Set problem: Repeat the whole of the data, keeping every detail the same.

Items:
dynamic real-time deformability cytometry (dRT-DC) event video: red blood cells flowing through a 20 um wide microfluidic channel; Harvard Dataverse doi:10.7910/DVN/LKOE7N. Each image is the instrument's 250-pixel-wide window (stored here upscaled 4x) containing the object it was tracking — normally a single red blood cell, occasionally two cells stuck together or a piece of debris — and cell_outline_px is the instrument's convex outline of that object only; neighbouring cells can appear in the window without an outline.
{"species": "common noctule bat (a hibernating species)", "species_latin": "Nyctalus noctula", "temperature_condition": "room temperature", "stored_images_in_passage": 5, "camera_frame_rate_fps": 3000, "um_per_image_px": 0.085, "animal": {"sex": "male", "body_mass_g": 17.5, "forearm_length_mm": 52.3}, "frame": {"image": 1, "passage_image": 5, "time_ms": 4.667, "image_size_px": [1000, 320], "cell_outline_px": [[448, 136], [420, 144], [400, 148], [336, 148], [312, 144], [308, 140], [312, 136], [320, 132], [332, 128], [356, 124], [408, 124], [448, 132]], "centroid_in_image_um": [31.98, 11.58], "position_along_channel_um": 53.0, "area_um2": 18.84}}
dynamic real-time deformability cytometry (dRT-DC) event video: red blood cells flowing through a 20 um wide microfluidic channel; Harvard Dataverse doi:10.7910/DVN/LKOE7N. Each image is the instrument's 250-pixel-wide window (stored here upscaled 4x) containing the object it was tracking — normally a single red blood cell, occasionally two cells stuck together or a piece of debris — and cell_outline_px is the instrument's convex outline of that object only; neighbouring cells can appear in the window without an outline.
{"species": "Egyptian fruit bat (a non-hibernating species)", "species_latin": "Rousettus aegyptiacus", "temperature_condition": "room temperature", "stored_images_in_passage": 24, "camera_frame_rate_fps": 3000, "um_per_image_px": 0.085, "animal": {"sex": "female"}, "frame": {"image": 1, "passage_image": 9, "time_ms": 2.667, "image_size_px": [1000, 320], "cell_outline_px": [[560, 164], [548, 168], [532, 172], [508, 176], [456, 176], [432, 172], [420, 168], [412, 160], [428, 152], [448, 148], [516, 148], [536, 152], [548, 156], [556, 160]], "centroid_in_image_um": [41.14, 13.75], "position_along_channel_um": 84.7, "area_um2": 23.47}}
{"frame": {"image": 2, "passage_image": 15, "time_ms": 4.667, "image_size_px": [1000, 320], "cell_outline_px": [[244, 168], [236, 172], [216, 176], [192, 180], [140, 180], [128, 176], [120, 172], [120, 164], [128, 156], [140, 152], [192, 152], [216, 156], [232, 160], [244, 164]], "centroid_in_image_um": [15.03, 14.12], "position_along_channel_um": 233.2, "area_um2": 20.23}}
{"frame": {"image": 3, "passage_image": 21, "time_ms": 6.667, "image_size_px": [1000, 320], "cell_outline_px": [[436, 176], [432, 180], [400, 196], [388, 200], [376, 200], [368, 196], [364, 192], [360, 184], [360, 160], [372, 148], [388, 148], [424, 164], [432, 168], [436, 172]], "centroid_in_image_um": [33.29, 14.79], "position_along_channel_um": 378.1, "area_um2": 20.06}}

Exercise answer:
dynamic real-time deformability cytometry (dRT-DC) event video: red blood cells flowing through a 20 um wide microfluidic channel; Harvard Dataverse doi:10.7910/DVN/LKOE7N. Each image is the instrument's 250-pixel-wide window (stored here upscaled 4x) containing the object it was tracking — normally a single red blood cell, occasionally two cells stuck together or a piece of debris — and cell_outline_px is the instrument's convex outline of that object only; neighbouring cells can appear in the window without an outline.
{"species": "common noctule bat (a hibernating species)", "species_latin": "Nyctalus noctula", "temperature_condition": "room temperature", "stored_images_in_passage": 5, "camera_frame_rate_fps": 3000, "um_per_image_px": 0.085, "animal": {"sex": "male", "body_mass_g": 17.5, "forearm_length_mm": 52.3}, "frame": {"image": 1, "passage_image": 5, "time_ms": 4.667, "image_size_px": [1000, 320], "cell_outline_px": [[448, 136], [420, 144], [400, 148], [336, 148], [312, 144], [308, 140], [312, 136], [320, 132], [332, 128], [356, 124], [408, 124], [448, 132]], "centroid_in_image_um": [31.98, 11.58], "position_along_channel_um": 53.0, "area_um2": 18.84}}
dynamic real-time deformability cytometry (dRT-DC) event video: red blood cells flowing through a 20 um wide microfluidic channel; Harvard Dataverse doi:10.7910/DVN/LKOE7N. Each image is the instrument's 250-pixel-wide window (stored here upscaled 4x) containing the object it was tracking — normally a single red blood cell, occasionally two cells stuck together or a piece of debris — and cell_outline_px is the instrument's convex outline of that object only; neighbouring cells can appear in the window without an outline.
{"species": "Egyptian fruit bat (a non-hibernating species)", "species_latin": "Rousettus aegyptiacus", "temperature_condition": "room temperature", "stored_images_in_passage": 24, "camera_frame_rate_fps": 3000, "um_per_image_px": 0.085, "animal": {"sex": "female"}, "frame": {"image": 1, "passage_image": 9, "time_ms": 2.667, "image_size_px": [1000, 320], "cell_outline_px": [[560, 164], [548, 168], [532, 172], [508, 176], [456, 176], [432, 172], [420, 168], [412, 160], [428, 152], [448, 148], [516, 148], [536, 152], [548, 156], [556, 160]], "centroid_in_image_um": [41.14, 13.75], "position_along_channel_um": 84.7, "area_um2": 23.47}}
{"frame": {"image": 2, "passage_image": 15, "time_ms": 4.667, "image_size_px": [1000, 320], "cell_outline_px": [[244, 168], [236, 172], [216, 176], [192, 180], [140, 180], [128, 176], [120, 172], [120, 164], [128, 156], [140, 152], [192, 152], [216, 156], [232, 160], [244, 164]], "centroid_in_image_um": [15.03, 14.12], "position_along_channel_um": 233.2, "area_um2": 20.23}}
{"frame": {"image": 3, "passage_image": 21, "time_ms": 6.667, "image_size_px": [1000, 320], "cell_outline_px": [[436, 176], [432, 180], [400, 196], [388, 200], [376, 200], [368, 196], [364, 192], [360, 184], [360, 160], [372, 148], [388, 148], [424, 164], [432, 168], [436, 172]], "centroid_in_image_um": [33.29, 14.79], "position_along_channel_um": 378.1, "area_um2": 20.06}}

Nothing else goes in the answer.